Yoga for Beginners – 7 Easy Yoga Poses for a Healthy Body and Mind

Roll Out Your Yoga Mat!

Yoga is an ancient practice that has been around for centuries, and it’s known for its ability to help you build strength, increase flexibility, and find a deeper connection between your mind and body. Here are seven beginner-friendly yoga poses.

Tadasana – Mountain Pose

Tadasana – Mountain Pose

Stand with your feet together or hip-width apart, and gently open your toes to connect with the ground. Keep your legs strong and active, and draw your abdomen inward. Lift your chest, extend your arms down by your sides, and look forward, all the while focusing on your breath.

Balasana – Child’s Pose

After a more intense workout, Balasana, or Child’s Pose, can be incredibly soothing. Kneel down and sit on your heels, then stretch your arms forward and lower your torso until your forehead touches the floor. This pose gently stretches your back and shoulders while helping you unwind.

Adho Mukha Svanasana – Downward Dog

Adho Mukha Svanasana – Downward Dog

Adho Mukha Svanasana is a classic yoga pose that stretches the muscles of your back, shoulders, and legs. Start on your hands and knees, then lift your hips toward the ceiling, forming an inverted V shape with your body. This pose can relieve stress and improve circulation.

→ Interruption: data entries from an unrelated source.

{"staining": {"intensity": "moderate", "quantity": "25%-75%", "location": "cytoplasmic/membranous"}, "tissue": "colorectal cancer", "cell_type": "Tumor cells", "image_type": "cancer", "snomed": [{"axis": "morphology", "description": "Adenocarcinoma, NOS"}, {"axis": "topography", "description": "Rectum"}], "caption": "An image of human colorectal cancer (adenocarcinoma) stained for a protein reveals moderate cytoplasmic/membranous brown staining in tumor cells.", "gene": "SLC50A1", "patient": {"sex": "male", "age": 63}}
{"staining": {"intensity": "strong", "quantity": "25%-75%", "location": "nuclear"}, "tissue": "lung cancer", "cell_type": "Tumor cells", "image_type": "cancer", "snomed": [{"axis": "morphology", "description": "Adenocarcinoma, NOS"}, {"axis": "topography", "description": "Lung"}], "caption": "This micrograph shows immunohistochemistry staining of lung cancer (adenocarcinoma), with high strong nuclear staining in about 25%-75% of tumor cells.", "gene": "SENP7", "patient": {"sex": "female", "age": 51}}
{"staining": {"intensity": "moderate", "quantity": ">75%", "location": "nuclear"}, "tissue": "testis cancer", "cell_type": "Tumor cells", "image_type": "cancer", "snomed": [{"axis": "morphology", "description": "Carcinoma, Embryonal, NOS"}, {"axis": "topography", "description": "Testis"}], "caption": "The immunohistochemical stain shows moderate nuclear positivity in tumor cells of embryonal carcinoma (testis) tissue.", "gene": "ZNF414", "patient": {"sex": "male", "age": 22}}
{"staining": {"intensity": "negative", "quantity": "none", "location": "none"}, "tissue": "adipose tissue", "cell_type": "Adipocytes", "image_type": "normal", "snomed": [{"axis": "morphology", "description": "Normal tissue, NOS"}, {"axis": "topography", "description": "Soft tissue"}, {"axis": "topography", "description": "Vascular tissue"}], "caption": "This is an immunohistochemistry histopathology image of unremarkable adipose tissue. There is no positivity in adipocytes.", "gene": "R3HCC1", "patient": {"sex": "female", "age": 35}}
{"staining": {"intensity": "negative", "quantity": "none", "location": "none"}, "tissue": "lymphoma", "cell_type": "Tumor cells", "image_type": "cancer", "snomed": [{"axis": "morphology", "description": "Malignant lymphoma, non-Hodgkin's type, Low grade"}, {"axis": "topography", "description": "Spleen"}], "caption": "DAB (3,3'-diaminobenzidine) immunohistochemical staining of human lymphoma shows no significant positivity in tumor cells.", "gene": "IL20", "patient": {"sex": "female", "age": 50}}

Virabhadrasana – Warrior Pose

Virabhadrasana – Warrior Pose

For the beginner level of Warrior Pose, stand tall, take a big step back with one leg, and bend the knee of your front leg at a 90-degree angle. Raise your arms overhead and find your balance by sharing your weight between both legs. Stay in this pose for a few breaths, deepening your stretch with each exhale.

Trikonasana – Triangle Pose

Trikonasana – Triangle Pose

For a side-stretching pose, try Trikonasana. From a standing position, open your legs wider than your hips. Turn your right foot outward and reach your right arm forward. Lean to the right side and place your right hand on your ankle, leg, or the floor. Lift your left arm toward the sky, and then switch sides and repeat.

Bhujangasana – Cobra Pose

This is great for strengthening your back and relieving lower back pain. Lie on your stomach with your hands next to your chest and, on an inhale, lift your upper body off the ground while keeping your hips down. This gentle backbend can help you tone your glutes and improve your posture.

Savasana

After all the active poses, it’s important to relax and rejuvenate with Savasana. Lie on your back with your legs apart and your arms comfortably at your sides. This pose is perfect for deep relaxation and is often used as the closing pose in yoga classes.